Start of EXTRACT

# Overnight parking at Calais Docks



## arrow2 (May 9, 2005)

Have done a search but cannot find anything specific on this one.........I will be arriving at Calais at about 2330 on Fri 14/7 and need somewhere close to park up , get head down and then up for early start down to the South on the Sat am.

I seem to remember some park up in the port car park....is this still allowed? Easy to find when one arrives at the port? Any other issues? Safe?

Thanks,

Kevin


----------



## Rapide561 (Oct 1, 2005)

*Parking*

Hi

There were a few vans pitched up in the old Hovercraft terminal last time I passed by.

Rapide561


----------



## Texas (May 9, 2005)

No problem parking in Calais car park, just turn into the 'sans billets' car park as you are leaving the ferry terminal complex...as if you are going to buy a ticket for GB. 

Loads of motorhomes and campervans over-night here, as we have done for the last 7 years. 

Lots of security, loads of space for even the biggest motorhome, well lit, a bit of noise from the complex, but if you are tired enough you'll hardly notice.

In the morning you can get a head start.

Texas


----------



## captainking (Jun 16, 2005)

As said the car park is fine easy to find safe well lit, the terminal building has facilities inc toilets, water and food if required

capt'


----------



## pippin (Nov 15, 2007)

_Just turn into the 'sans billets' car park as you are leaving the ferry terminal complex...as if you are going to buy a ticket for GB. _

I assume that it is easy to get out of the _sans billets_ area without buying a ticket straight back to UK?
Is it like a maze trying to get out against the flow as it were?

We are arriving at 23:30 on Thursday night so will probably just park up there.


----------



## DABurleigh (May 9, 2005)

In case you haven't looked at these. Zoom in to see exact spots.

http://www.motorhomefacts.com/modules.php?name=Campsites&op=display_results&csid=2278

http://www.motorhomefacts.com/modules.php?name=Campsites&op=display_results&csid=1140

Dave


----------



## Irish_Rover (Apr 30, 2006)

*France Touring*

Take care when you get off the ferry. If you follow all the other traffic you'll miss the turning because the traffic goes across the top of the island and away. You need to leave the port at the "centre ville" sign, go to the island and then access the car park from there. Parking is very easy and there is no problem leaving when you're ready in the morning - no rush, no aggro aqnd no queues. We've used this for coming and going for the last ten years or so.

Have a good trip

Irish Rover


----------



## moblee (Dec 31, 2006)

End of EXTRACT
Start of DATASET RECORDS

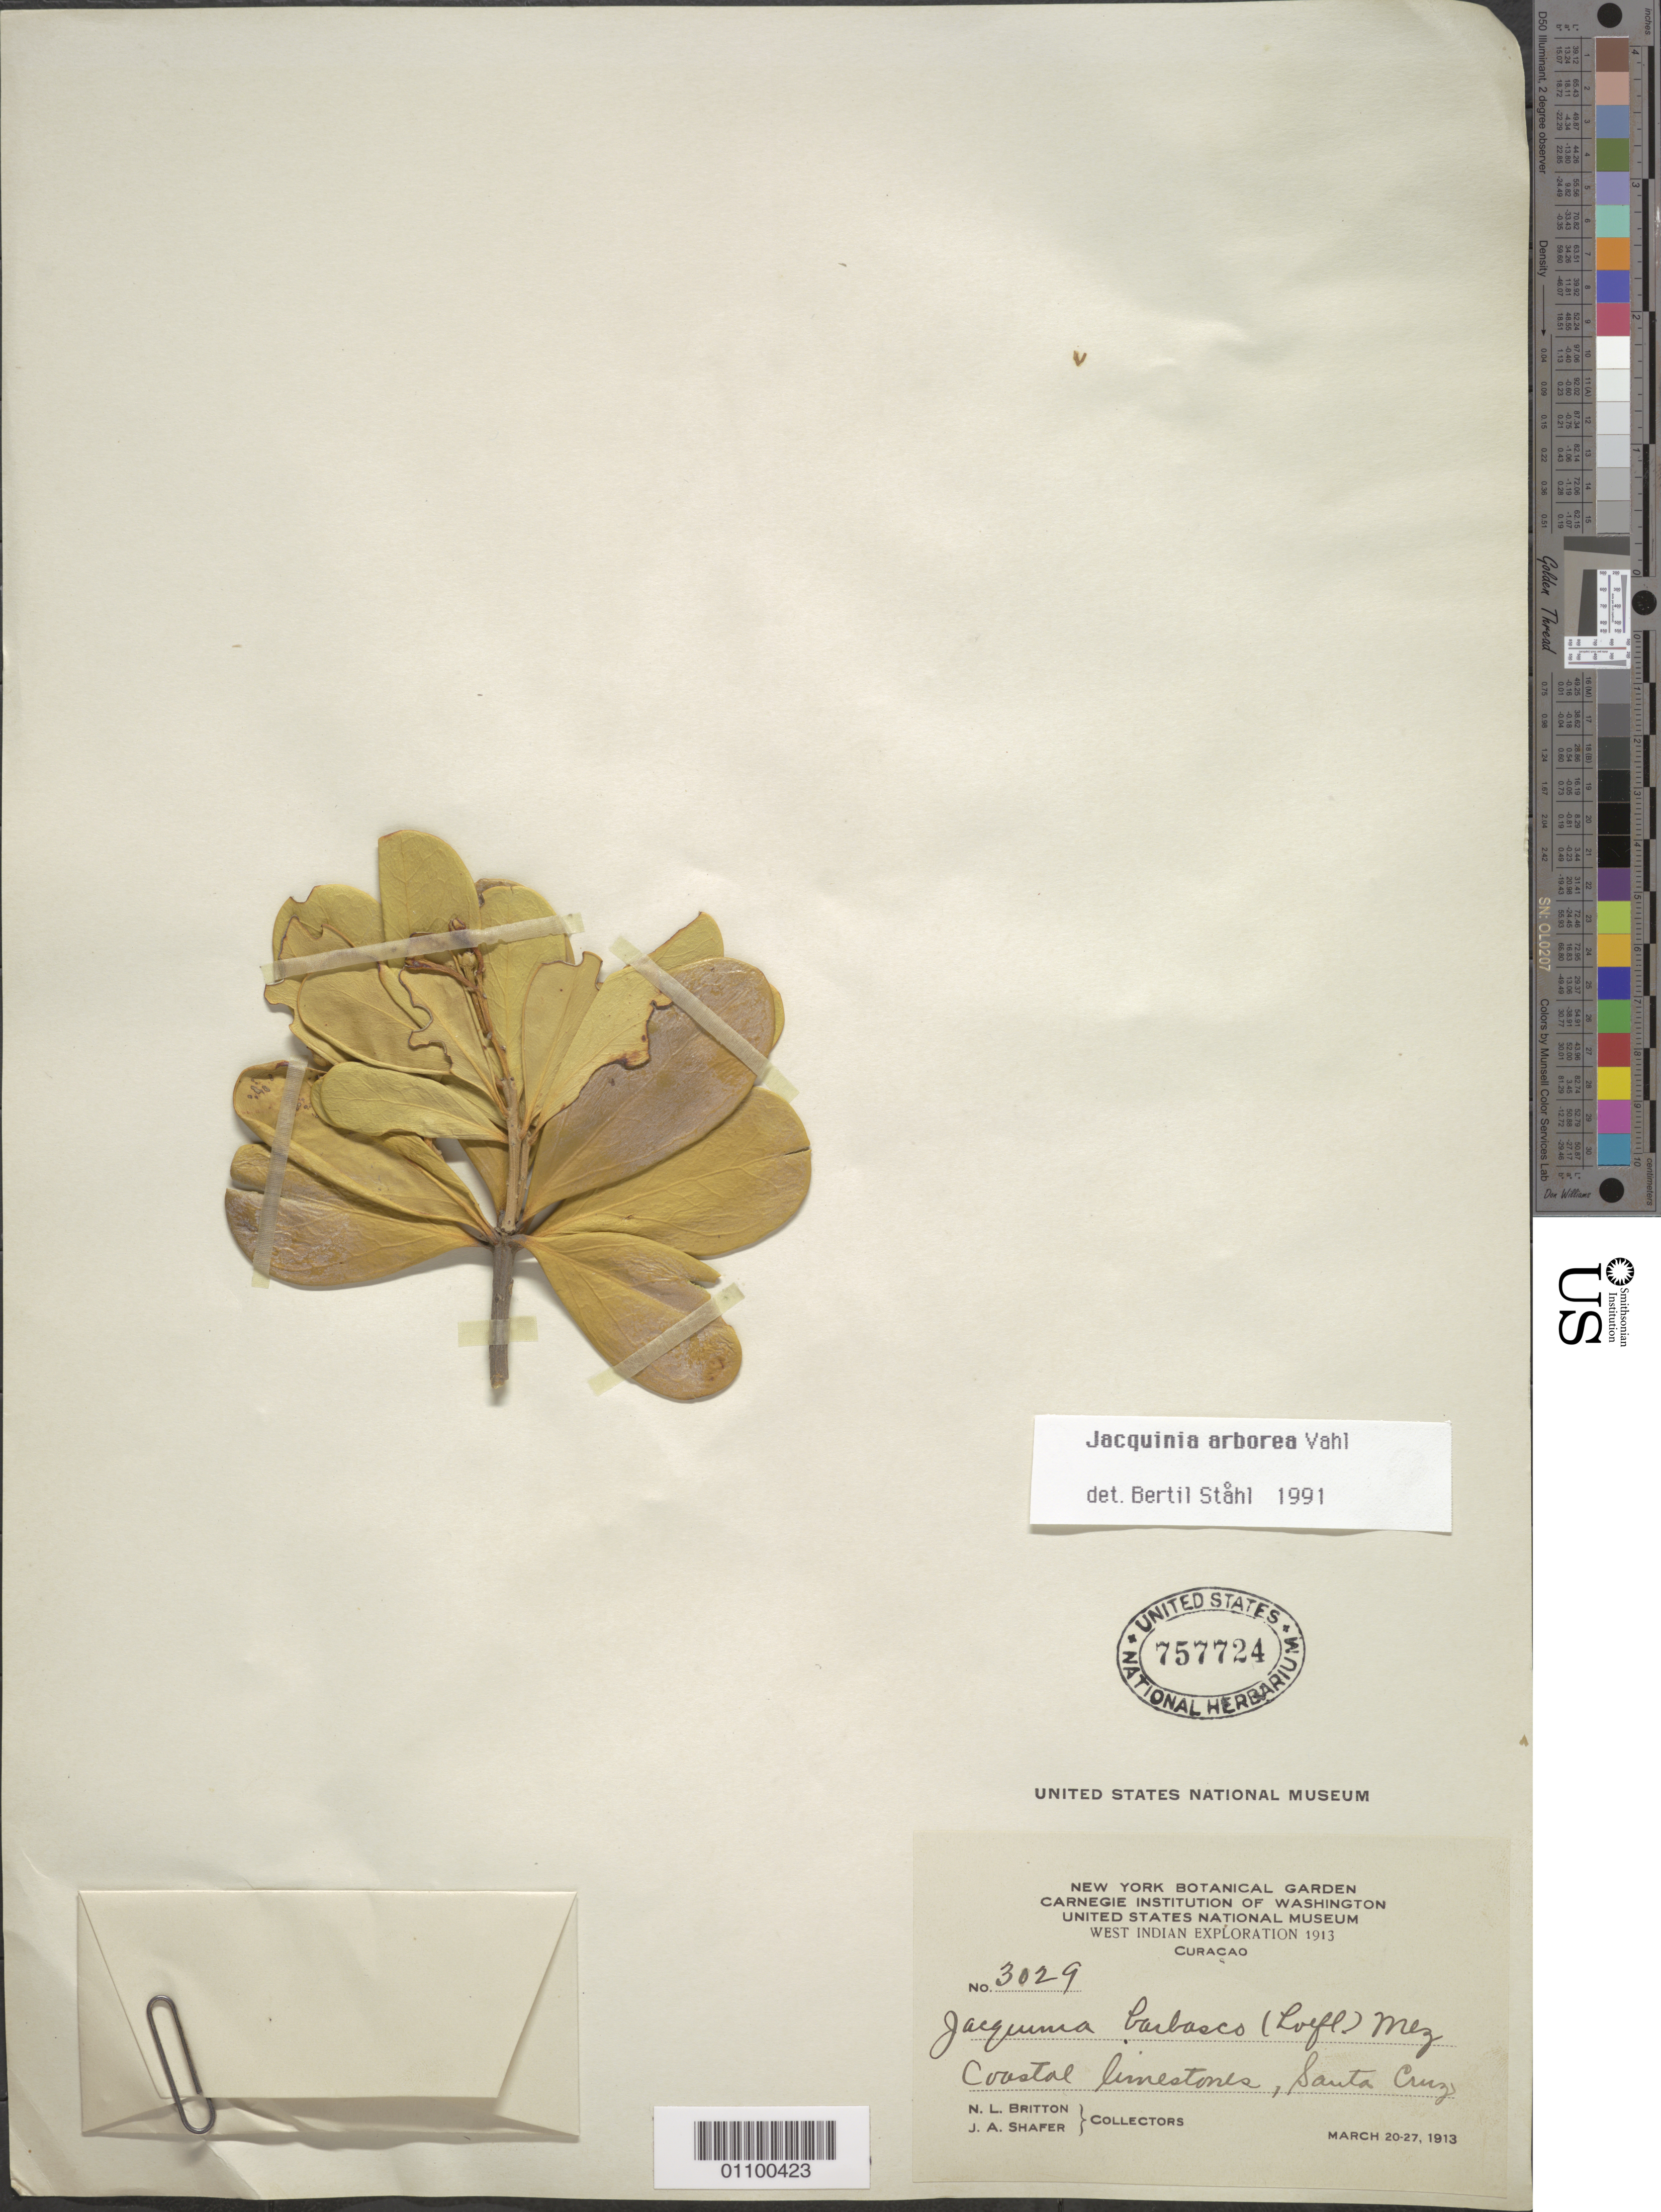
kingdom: Plantae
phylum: Tracheophyta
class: Magnoliopsida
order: Ericales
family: Primulaceae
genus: Jacquinia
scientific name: Jacquinia arborea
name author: Vahl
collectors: N. Britton & J. A. Shafer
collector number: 3019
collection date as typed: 20 Mar 1913 to 27 Mar 1913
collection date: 1913-03-20/1913-03-27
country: Curaçao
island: Curaçao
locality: Santa Cruz: Coastal limestone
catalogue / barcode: US 757724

End of DATASET RECORDS

WHAT YOU WILL DO →
1. Retype the stretch of the Calais parking thread from "In case you" through "(Apr 30, 2006)".
2. Echo every line of the pressed plant entries word for word, leaving the pictures out.

RESPONSE LIST →
1.
In case you haven't looked at these. Zoom in to see exact spots.

http://www.motorhomefacts.com/modules.php?name=Campsites&op=display_results&csid=2278

http://www.motorhomefacts.com/modules.php?name=Campsites&op=display_results&csid=1140

Dave


----------



## Irish_Rover (Apr 30, 2006)

2.
kingdom: Plantae
phylum: Tracheophyta
class: Magnoliopsida
order: Ericales
family: Primulaceae
genus: Jacquinia
scientific name: Jacquinia arborea
name author: Vahl
collectors: N. Britton & J. A. Shafer
collector number: 3019
collection date as typed: 20 Mar 1913 to 27 Mar 1913
collection date: 1913-03-20/1913-03-27
country: Curaçao
island: Curaçao
locality: Santa Cruz: Coastal limestone
catalogue / barcode: US 757724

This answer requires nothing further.